Outlook London's banks, with no small encouragement from City watchdogs, have been canny in coming up with ways around the hated European bonus cap. They have alighted upon the idea of "role-based allowances" – payments that are supposedly not based on the individual bankers' performance, but on a wider measure, such as the state of the general economy.
They're a way of continuing to pay monster packages to bankers in the good times, while allowing the banks flexibility to reduce them in the downturns. As far as the company's cash flow goes, in other words, they effectively work like bonuses.
That doesn't wash with the spirit of EU's stipulations. The EU clearly wanted to see bankers' pay move into line with the rest of the world – that is to say, overwhelmingly dominated by a fixed salary. Given that some European jurisdictions are going out of their way to fill in such loopholes with reinforced regulatory concrete, expect some loud carping in Brussels at London's role-based wheezes. Despite those harrumphs, however, Britain's banks will probably get away with it. The EU has plenty of bigger disagreements with Westminster to get knicker-twisted about.
But employment lawyers see further potential problems (or, for them, opportunities) arising in a few years' time; specifically, when it comes to sacking bank staff in the next recession.
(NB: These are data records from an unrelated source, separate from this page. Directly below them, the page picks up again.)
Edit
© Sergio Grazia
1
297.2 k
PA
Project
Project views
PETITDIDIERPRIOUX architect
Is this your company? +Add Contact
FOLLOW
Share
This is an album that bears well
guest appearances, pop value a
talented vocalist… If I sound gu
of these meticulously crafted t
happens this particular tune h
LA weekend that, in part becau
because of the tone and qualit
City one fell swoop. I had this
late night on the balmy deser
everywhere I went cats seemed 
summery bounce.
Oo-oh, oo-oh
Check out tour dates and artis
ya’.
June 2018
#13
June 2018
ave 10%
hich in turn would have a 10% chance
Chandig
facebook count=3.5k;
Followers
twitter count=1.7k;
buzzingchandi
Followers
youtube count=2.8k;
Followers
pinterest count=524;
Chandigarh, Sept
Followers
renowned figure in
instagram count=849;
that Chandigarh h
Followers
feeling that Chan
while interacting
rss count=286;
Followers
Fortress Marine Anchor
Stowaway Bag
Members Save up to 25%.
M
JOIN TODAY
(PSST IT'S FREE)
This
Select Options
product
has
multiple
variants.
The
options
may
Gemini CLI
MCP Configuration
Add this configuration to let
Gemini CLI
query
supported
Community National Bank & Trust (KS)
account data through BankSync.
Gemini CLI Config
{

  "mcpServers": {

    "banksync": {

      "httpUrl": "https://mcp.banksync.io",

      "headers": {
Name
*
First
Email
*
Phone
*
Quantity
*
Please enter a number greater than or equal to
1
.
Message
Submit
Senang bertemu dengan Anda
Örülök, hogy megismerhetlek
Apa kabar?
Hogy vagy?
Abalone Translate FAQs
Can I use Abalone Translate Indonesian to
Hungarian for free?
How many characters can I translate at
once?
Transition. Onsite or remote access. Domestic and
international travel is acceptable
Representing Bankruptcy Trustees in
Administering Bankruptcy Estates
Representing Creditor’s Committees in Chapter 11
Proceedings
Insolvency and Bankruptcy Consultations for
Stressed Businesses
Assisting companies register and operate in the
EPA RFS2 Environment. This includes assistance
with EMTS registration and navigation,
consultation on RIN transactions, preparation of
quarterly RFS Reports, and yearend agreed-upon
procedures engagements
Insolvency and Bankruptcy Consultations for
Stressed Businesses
You see, redundancy pay-offs are generally calculated on a ratio of salary multiplied by number of years worked. Given that salaries have historically been a relatively small proportion of overall pay, that has allowed the banks to keep the golden goodbyes under control.
But what about role-based allowances? Employers hope they will not count as salary when the redundancy rounds come up, but specialist lawyers are less convinced. They reckon, with a prevailing wind and a friendly judge, a decent QC could succeed in arguing that pay not based on personal performance is salary, whatever it says on the label.
Barclays yesterday said it had to pay big to prevent it being plunged into a "death spiral" triggered by staff being poached. But if banks don't write their new contracts carefully enough, they could face themselves being wiped out by paying people to leave.